- Directed by: Rolf Olsen
- Written by: Rolf Olsen Ingeborg Stein Steinbach
- Produced by: Wolfgang von Schiber
- Music by: Erwin Halletz
- Release date: 1974;
- Running time: 94 minutes
- Countries: West Germany Hong Kong
- Language: English

= Shocking Asia =

1974 German-Hong Kong documentary by Rolf Olsen

Shocking Asia is a 1974 mondo documentary film directed by Rolf Olsen and written by Olsen with Ingeborg Stein Steinbach. A co-production between West Germany and Hong Kong, the film was banned in Finland due to its graphic content.
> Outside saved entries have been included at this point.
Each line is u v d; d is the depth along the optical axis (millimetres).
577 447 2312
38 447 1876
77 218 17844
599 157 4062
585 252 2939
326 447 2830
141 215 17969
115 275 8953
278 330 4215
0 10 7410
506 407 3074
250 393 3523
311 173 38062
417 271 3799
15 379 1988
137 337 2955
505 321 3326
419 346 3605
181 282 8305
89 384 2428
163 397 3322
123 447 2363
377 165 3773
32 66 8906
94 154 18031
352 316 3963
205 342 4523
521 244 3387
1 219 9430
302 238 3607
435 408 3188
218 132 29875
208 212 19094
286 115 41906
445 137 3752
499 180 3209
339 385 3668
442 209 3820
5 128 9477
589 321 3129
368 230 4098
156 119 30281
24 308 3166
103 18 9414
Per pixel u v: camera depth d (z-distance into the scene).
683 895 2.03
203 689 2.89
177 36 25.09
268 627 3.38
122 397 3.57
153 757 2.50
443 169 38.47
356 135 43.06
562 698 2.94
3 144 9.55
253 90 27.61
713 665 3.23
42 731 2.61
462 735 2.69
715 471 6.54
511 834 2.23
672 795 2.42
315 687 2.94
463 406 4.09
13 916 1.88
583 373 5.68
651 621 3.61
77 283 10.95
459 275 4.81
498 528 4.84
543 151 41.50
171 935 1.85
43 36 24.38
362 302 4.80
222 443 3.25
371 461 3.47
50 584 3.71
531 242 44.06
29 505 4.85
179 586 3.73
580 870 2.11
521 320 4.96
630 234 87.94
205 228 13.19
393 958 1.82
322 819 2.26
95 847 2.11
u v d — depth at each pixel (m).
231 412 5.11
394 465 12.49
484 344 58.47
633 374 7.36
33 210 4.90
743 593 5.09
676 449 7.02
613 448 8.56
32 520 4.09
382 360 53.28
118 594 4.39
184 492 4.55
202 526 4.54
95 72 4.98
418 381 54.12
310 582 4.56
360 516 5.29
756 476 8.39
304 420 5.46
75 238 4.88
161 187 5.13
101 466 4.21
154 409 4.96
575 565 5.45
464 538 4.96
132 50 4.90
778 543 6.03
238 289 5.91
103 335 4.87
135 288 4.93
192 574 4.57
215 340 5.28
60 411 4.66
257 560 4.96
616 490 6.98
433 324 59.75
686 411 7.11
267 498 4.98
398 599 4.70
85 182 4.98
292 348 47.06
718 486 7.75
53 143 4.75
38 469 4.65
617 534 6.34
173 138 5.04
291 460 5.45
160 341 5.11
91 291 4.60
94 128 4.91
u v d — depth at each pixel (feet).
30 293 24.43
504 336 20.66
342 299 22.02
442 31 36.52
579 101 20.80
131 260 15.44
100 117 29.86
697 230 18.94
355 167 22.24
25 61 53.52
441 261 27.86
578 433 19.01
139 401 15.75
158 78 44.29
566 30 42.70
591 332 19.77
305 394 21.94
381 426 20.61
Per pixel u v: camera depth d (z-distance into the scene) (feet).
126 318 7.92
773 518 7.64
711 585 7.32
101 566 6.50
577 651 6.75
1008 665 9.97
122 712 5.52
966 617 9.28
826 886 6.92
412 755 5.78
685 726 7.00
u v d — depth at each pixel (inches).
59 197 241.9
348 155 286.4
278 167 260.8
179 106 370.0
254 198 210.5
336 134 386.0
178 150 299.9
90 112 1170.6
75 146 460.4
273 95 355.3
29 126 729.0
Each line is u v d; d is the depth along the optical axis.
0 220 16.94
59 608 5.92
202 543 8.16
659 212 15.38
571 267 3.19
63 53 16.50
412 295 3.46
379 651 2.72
A sequel titled Shocking Asia II: The Last Taboos was released in 1985.

== Content ==
As with most other films of similar nature (such as Faces of Death and Traces of Death), Shocking Asia does not follow a traditional narrative structure, instead neglecting plot for images and video footage of bizarre and macabre situations such as animal cruelty, strange rituals, footage of deformed children and a sex change operation. Most of the clips used are claimed to be real, although this has yet to be verified.

C. Spencer Yeh's "Shocking Asia" is a sequel which was on view at Empty Gallery, Hong Kong, in February 2018.